The one plus is that the rest of the crew don't do too badly. Jenna not only gets to take part in trying to break Blake's conditioning but gets to leave the ship properly rather than as a plot device, interacting nicely with the lead (another odd little flashback with just that hint of love interest subplot), while in another odd first season throwback Cally's on medical detail. Avon meanwhile gets to play cynic slash sleuth once again and how interesting is Blake claiming to Vila he's paired up with Cally? Only slightly but the episode revolves around Brian Croucher with bandages around his head going "you think ahhh haven't smult you awwwt?" to a bloke with a beard and no moustache so interest needs to be reached for.

And you'd need a lot of reaching to think this is any good. But in a way it is at least entertainingly bad. Perhaps. Actually, if "Voice from the Past" has a plus it's that it sidetracks itself from the Star One arc and that nothing Travis or Servalan do builds (or is mentioned again) for their arcs for the season so really you don't actually need to watch it for any reason. So at least it's more considerate than "The Keeper".

1 comment:

  1. There's literally no reason for it to be Travis is there? It's a legitimate counter-terrorism operation as far as the Federation would be concerned, so why wouldn't Servalan use one of her own people? Maybe even the real guy as a double? Hell, going undercover with rebels to set them up... this is the moment to bring your hero Dev Tarrant back.

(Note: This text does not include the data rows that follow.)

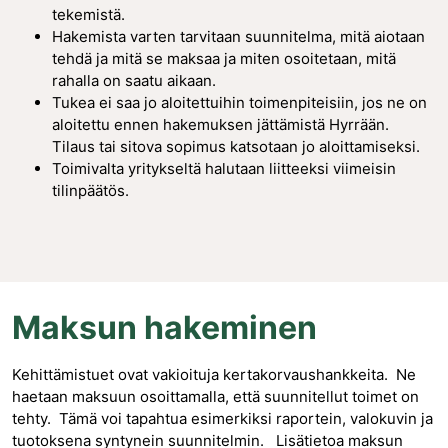
tekemistä.
Hakemista varten tarvitaan suunnitelma, mitä aiotaan
tehdä ja mitä se maksaa ja miten osoitetaan, mitä
rahalla on saatu aikaan.
Tukea ei saa jo aloitettuihin toimenpiteisiin, jos ne on
aloitettu ennen hakemuksen jättämistä Hyrrään.
Tilaus tai sitova sopimus katsotaan jo aloittamiseksi.
Toimivalta yritykseltä halutaan liitteeksi viimeisin
tilinpäätös.
Maksun hakeminen
Kehittämistuet ovat vakioituja kertakorvaushankkeita. Ne
haetaan maksuun osoittamalla, että suunnitellut toimet on
tehty. Tämä voi tapahtua esimerkiksi raportein, valokuvin ja
tuotoksena syntynein suunnitelmin. Lisätietoa maksun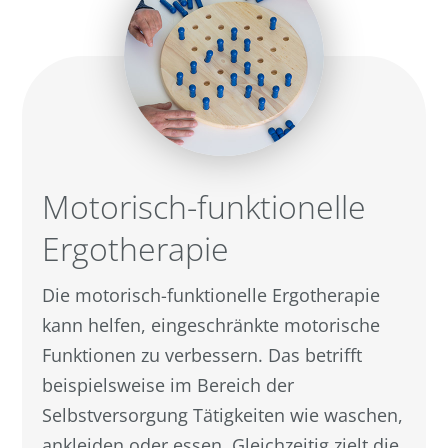
Motorisch-funktionelle
Ergotherapie
Die motorisch-funktionelle Ergotherapie
kann helfen, eingeschränkte motorische
Funktionen zu verbessern. Das betrifft
beispielsweise im Bereich der
Selbstversorgung Tätigkeiten wie waschen,
ankleiden oder essen. Gleichzeitig zielt die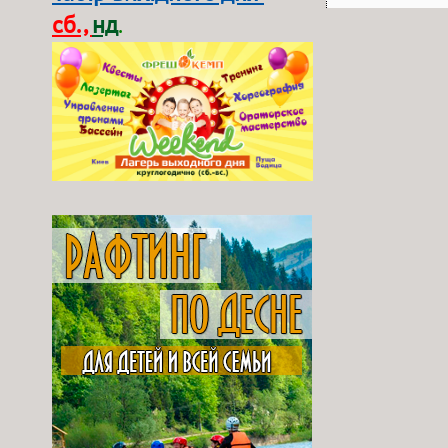
сб.,
нд
.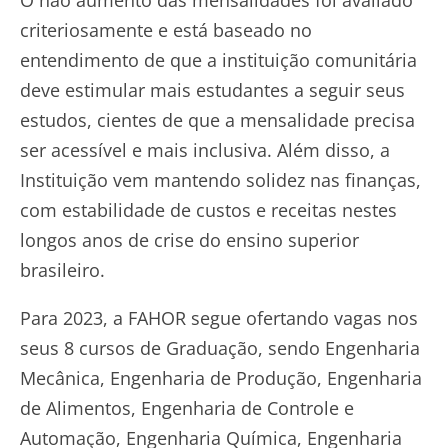
O não aumento das mensalidades foi avaliado
criteriosamente e está baseado no
entendimento de que a instituição comunitária
deve estimular mais estudantes a seguir seus
estudos, cientes de que a mensalidade precisa
ser acessível e mais inclusiva. Além disso, a
Instituição vem mantendo solidez nas finanças,
com estabilidade de custos e receitas nestes
longos anos de crise do ensino superior
brasileiro.
Para 2023, a FAHOR segue ofertando vagas nos
seus 8 cursos de Graduação, sendo Engenharia
Mecânica, Engenharia de Produção, Engenharia
de Alimentos, Engenharia de Controle e
Automação, Engenharia Química, Engenharia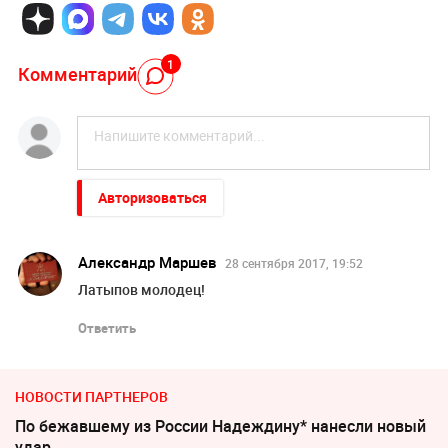
1
Комментарий
Авторизоваться
Александр Маршев
28 сентября 2017, 19:52
Латыпов молодец!
Ответить
НОВОСТИ ПАРТНЕРОВ
По бежавшему из России Надеждину* нанесли новый
удар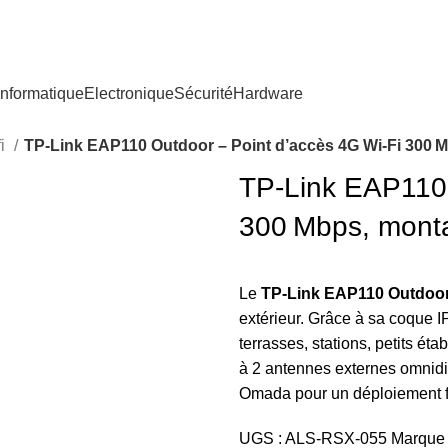
nformatique
Electronique
Sécurité
Hardware
fi
TP‑Link EAP110 Outdoor – Point d’accès 4G Wi‑Fi 300 M
TP‑Link EAP110 
300 Mbps, monta
Le
TP‑Link EAP110 Outdoo
extérieur. Grâce à sa coque IP
terrasses, stations, petits éta
à 2 antennes externes omnidir
Omada pour un déploiement fac
UGS :
ALS-RSX-055
Marque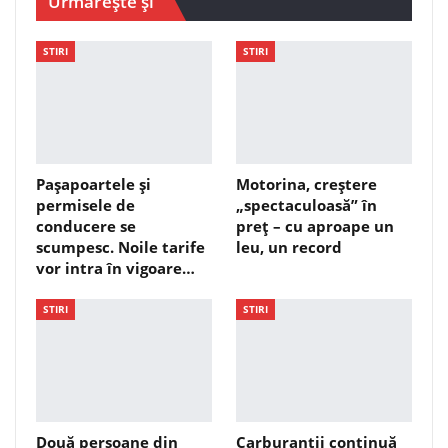
Urmărește și
STIRI
STIRI
Pașapoartele și
Motorina, creștere
permisele de
„spectaculoasă” în
conducere se
preț – cu aproape un
scumpesc. Noile tarife
leu, un record
vor intra în vigoare…
STIRI
STIRI
Două persoane din
Carburanții continuă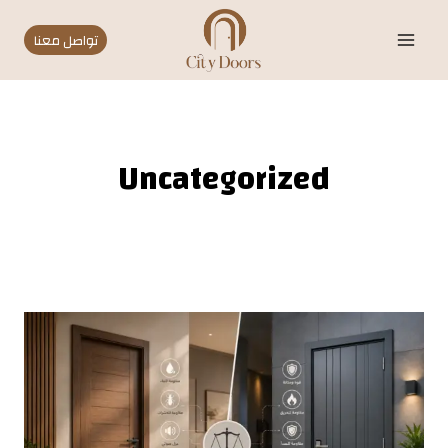
Ski
t
تواصل معنا
conten
Uncategorized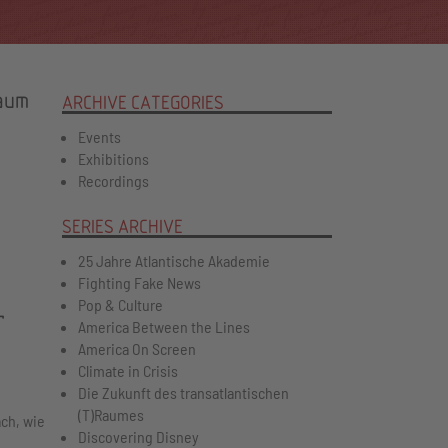
Raum
ARCHIVE CATEGORIES
Events
Exhibitions
Recordings
SERIES ARCHIVE
25 Jahre Atlantische Akademie
Fighting Fake News
Pop & Culture
r
America Between the Lines
America On Screen
Climate in Crisis
Die Zukunft des transatlantischen
(T)Raumes
ch, wie
Discovering Disney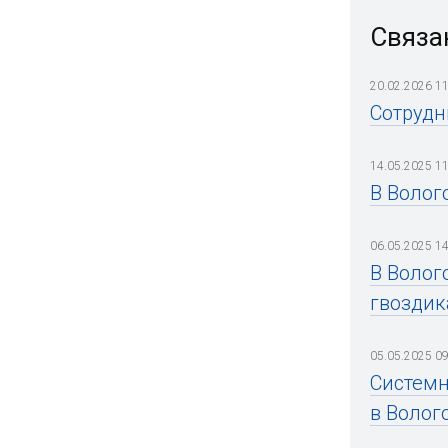
Связа
20.02.2026 11
Сотрудн
14.05.2025 11
В Волог
06.05.2025 14
В Волог
гвоздик
05.05.2025 09
Системн
в Волог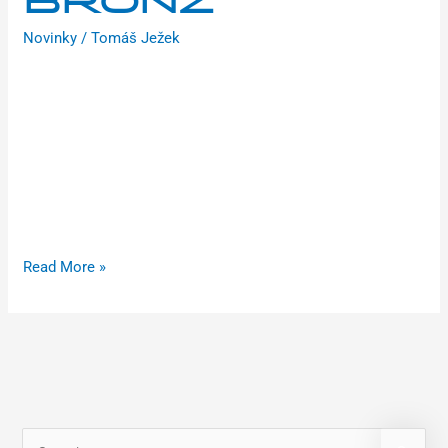
BRONZ
Novinky
/
Tomáš Ježek
Čtvrtý díl Izomat Cupu, Českého poháru horských kol hostil
Bedřichov. Sobotní program odstartovala v 9:30 kategorie
kadetů, nejlepší výsledek zaznamenal 19. Adam Smejkal, na
27. místě dojel Lukáš Kristl, 40. Zdenek Hradiský, 52. Matěj
Pekař, 63. Tomáš Hájek, 66. Matěj Havelka, 69. Eliáš
Hofman a 79. Tomáš Meier. V kategorii juniorů předvedl
skvělý výkon Václav
Read More »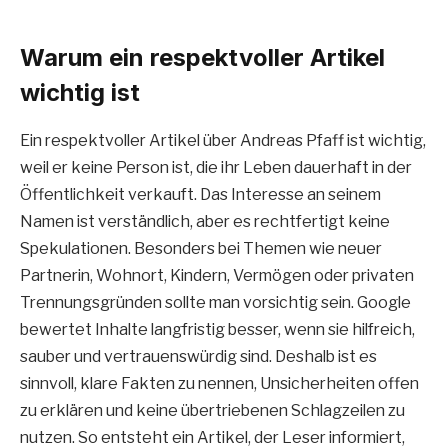
Warum ein respektvoller Artikel
wichtig ist
Ein respektvoller Artikel über Andreas Pfaff ist wichtig,
weil er keine Person ist, die ihr Leben dauerhaft in der
Öffentlichkeit verkauft. Das Interesse an seinem
Namen ist verständlich, aber es rechtfertigt keine
Spekulationen. Besonders bei Themen wie neuer
Partnerin, Wohnort, Kindern, Vermögen oder privaten
Trennungsgründen sollte man vorsichtig sein. Google
bewertet Inhalte langfristig besser, wenn sie hilfreich,
sauber und vertrauenswürdig sind. Deshalb ist es
sinnvoll, klare Fakten zu nennen, Unsicherheiten offen
zu erklären und keine übertriebenen Schlagzeilen zu
nutzen. So entsteht ein Artikel, der Leser informiert,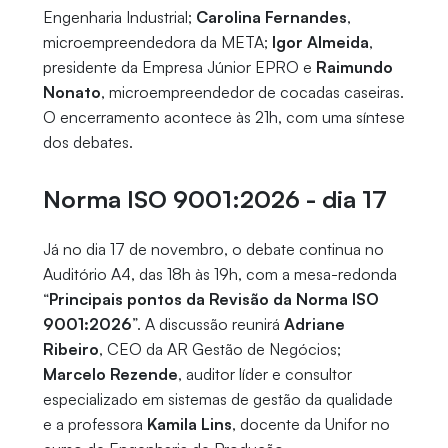
Engenharia Industrial;
Carolina Fernandes
,
microempreendedora da META;
Igor Almeida
,
presidente da Empresa Júnior EPRO e
Raimundo
Nonato
, microempreendedor de cocadas caseiras.
O encerramento acontece às 21h, com uma síntese
dos debates.
Norma ISO 9001:2026 - dia 17
Já no dia 17 de novembro, o debate continua no
Auditório A4, das 18h às 19h, com a mesa-redonda
“
Principais pontos da Revisão da Norma ISO
9001:2026
”. A discussão reunirá
Adriane
Ribeiro
, CEO da AR Gestão de Negócios;
Marcelo Rezende
, auditor líder e consultor
especializado em sistemas de gestão da qualidade
e a professora
Kamila Lins
, docente da Unifor no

    It almost feels like they'd contracted Croucher for X number of episodes and had to squeeze him into an extra one when they realised they were short.

    And as for the many other problems... I always feel B7 would have been better doing ten episodes a season rather than 13. They always seem to hit a burn out point before rallying round.

    This is basically what everyone remembers the whole show (bar the finale) being like. Cheerful camp crap that's strangely watchable.